[Text provided — start]

Complications affecting the pulmonary system are of particular concern in patients with SA.7 This is especially problematic as a number of researchers have shown the negative impact that perioperative factors have on respiratory physiologic variables,1016 exposing patients with SA at additional risk for respiratory or pulmonary complications. Knowledge of the incidence and risk for the development of pulmonary complications among SA patients is important to accurately inform patients and their physicians and to target efforts toward preventing them.

Therefore, we sought to study perioperative demographics and outcomes of patients with SA after orthopedic and general surgical abdominal procedures, using data collected for the National Inpatient Sample (NIS), the largest all-payer database in the United States (US). We hypothesized that SA is an independent risk factor for perioperative pulmonary complications. If correct, results would provide a basis for an increase in the utilization of resources, including intensive monitoring and development of strategies to prevent and treat these events.


Data Source

NIS data files sponsored by the Agency for Healthcare Research and Quality (AHRQ) were commercially obtained from the Hospital Cost and Utilization Project and analyzed for this study. The NIS is the largest all-payer inpatient discharge database in the US. Detailed information on the NIS design can be accessed electronically.a,b Recognizing its utility to answer valuable clinical questions, many studies addressing various aspects across the spectrum of medical specialties have been published. The AHRQ performs validation procedures of the NIS against other national databases including the National Hospital Discharge Survey and MedPAR, thus validating estimates provided in this database.17 Because the data used in this study are sufficiently deidentified, this project was exempt from review by the IRB.

[Text provided — finish]

**Assigned task 1:** List every database that the study passage names.
**Assigned task 2:**
Answer these questions using the study passage:
(a) After which kinds of procedures did the study look at patients with SA?
(b) Which agency sponsors the NIS data files?
(c) Why was the project exempt from IRB review?
**Assigned task 3:** Extend the study passage, picking up after its final sentence.
The collected data are not needed for any of these tasks.

[Data extract — start]

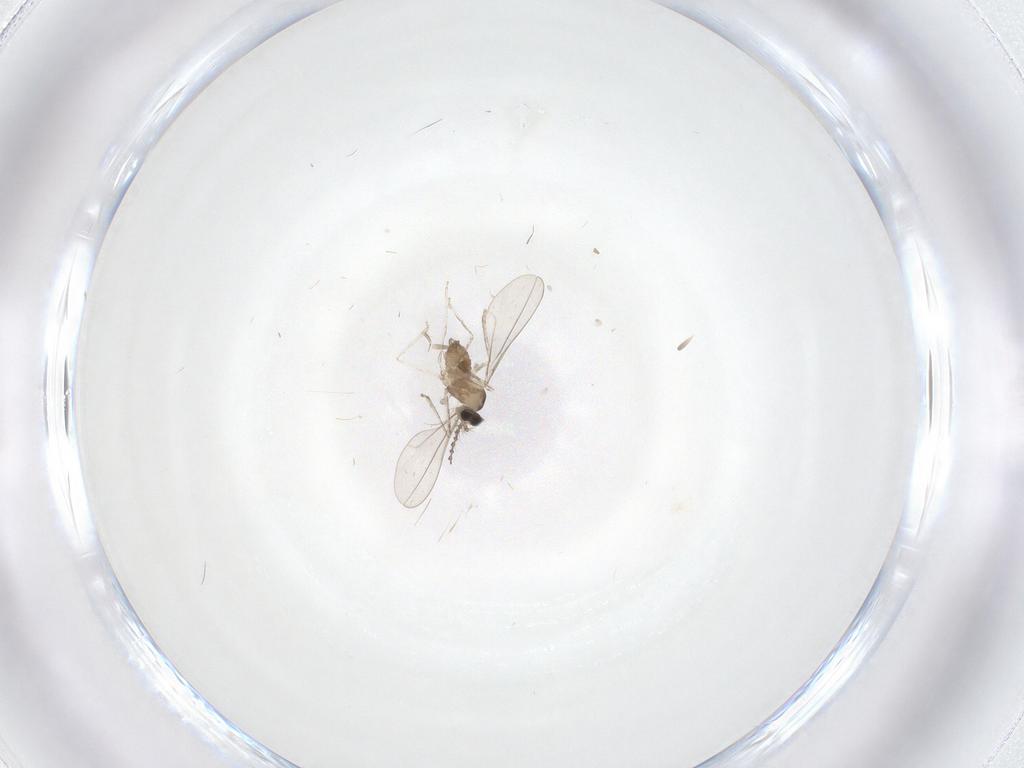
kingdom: Animalia
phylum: Arthropoda
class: Insecta
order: Diptera
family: Psychodidae
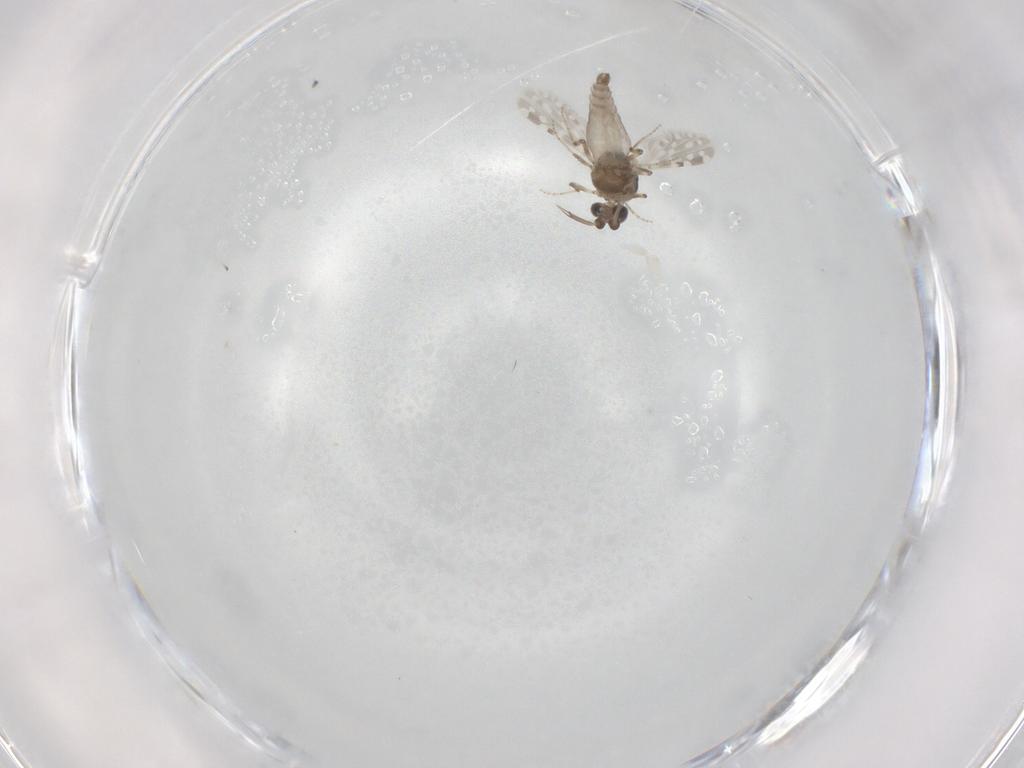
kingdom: Animalia
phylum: Arthropoda
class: Insecta
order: Diptera
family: Ceratopogonidae
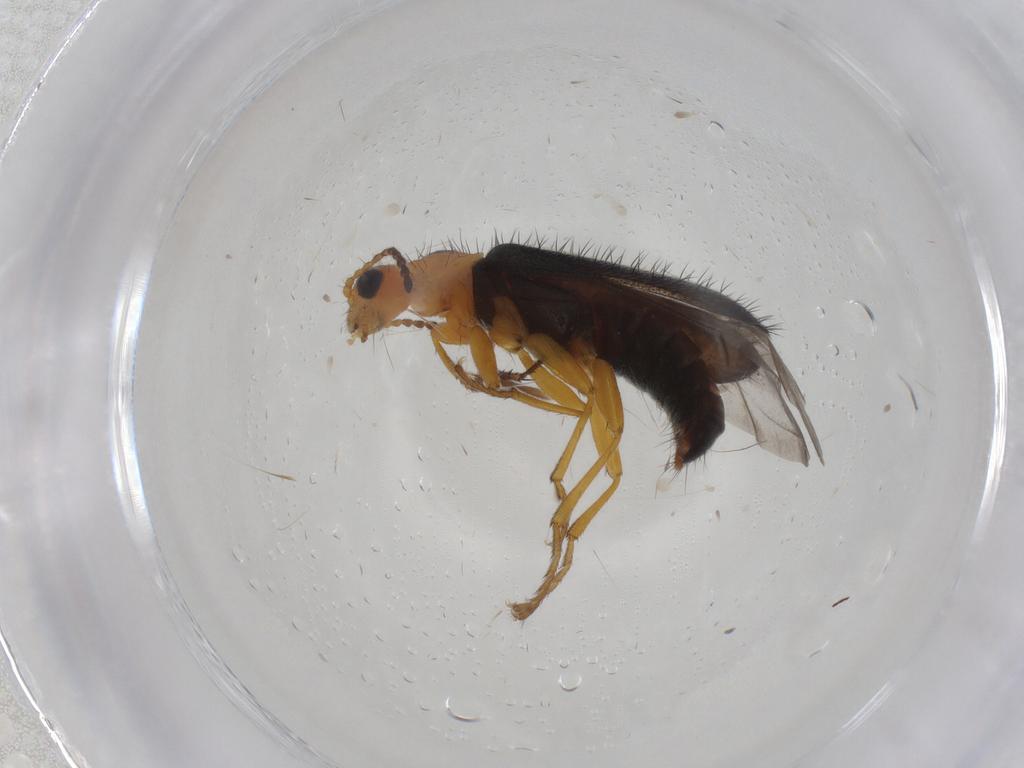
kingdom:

[Data extract — finish]

**Exercise result 1:**
National Inpatient Sample (NIS)
National Hospital Discharge Survey
MedPAR

**Exercise result 2:**
(a) Orthopedic and general surgical abdominal procedures.
(b) The Agency for Healthcare Research and Quality (AHRQ).
(c) The data used in the study are sufficiently deidentified.

**Exercise result 3:**
Selection of Study Sample and Statistical Methods

Our study sample consists of all data in NIS for each year between 1998 and 2007. Entries indicating the performance of a lower extremity joint arthroplasty or an open abdominal surgical procedure (hereafter referred to as orthopedic and general surgical procedures) were identified using the Clinical Classifications Software for Services and Procedures (CCSSP)c provided by the AHRQ and included in the sample. Discharges with International Classification of Diseases, ninth revision, Clinical Modification (ICD-9-CM) diagnosis codes 327.2 and 780.5 were used to define SA in this study as described previously.18,19 ICD-9 code 327.2 was used in the years 2005 to 2007, whereas all other codes were used in all years of study.

Patient characteristics were reported by SA status and procedure type (Table 1). Patient demographics included age (continuous and categorized as 0–44, 45–64, 65–74, and >75 years), comorbidity burden (according to Deyo comorbidity index categories), gender, race (White, Black, Hispanic, Other), and admission type (emergent, elective, urgent, and others). Obesity, a common comorbidity in SA patients, was added because (1) it is not one of the comorbidities accounted for in the Deyo index, and (2) we sought to analyze its independent impact on outcomes. Two-year time periods (1998–1999, 2000–2001, 2002–2003, 2004–2005, and 2006–2007) were considered in all analyses to account for any temporal changes in practice or coding. Aspiration pneumonia, respiratory insufficiency after trauma or surgery/adult respiratory distress syndrome (ARDS), pulmonary embolism (PE), and the need for respiratory intubation and mechanical ventilation were chosen as primary outcomes and defined by respective ICD-9-CM codes and the CCSSP (see Appendix Table 1 for specific codes used).

Table 1
Table 1:
Demographic Data on Discharges of Orthopedic and General Surgical Procedures for Patients With and Without Sleep Apnea: Full Sample

Weighted means and percentages (±SE) were shown for continuous and categorical variables, respectively. Approximately 40% of entries in the race category were not available and were inputted as “white.” This step was based on an approach previously described and the fact that facilities with high rates of missing data for race served populations with higher than average white/black patient ratios.20,21 Of note, in this analysis, results did not change significantly when treating missing entries as a separate group. Additionally, to account for overall comorbidity burden, Deyo comorbidity index categories were created.22,23 In brief, the Deyo index is a measure of overall comorbidity burden based on the presence of a number of comorbidities that are each given individual scores depending on their propensity to be associated with adverse outcomes. Comorbidities considered in the Deyo index are listed in Appendix Table 2.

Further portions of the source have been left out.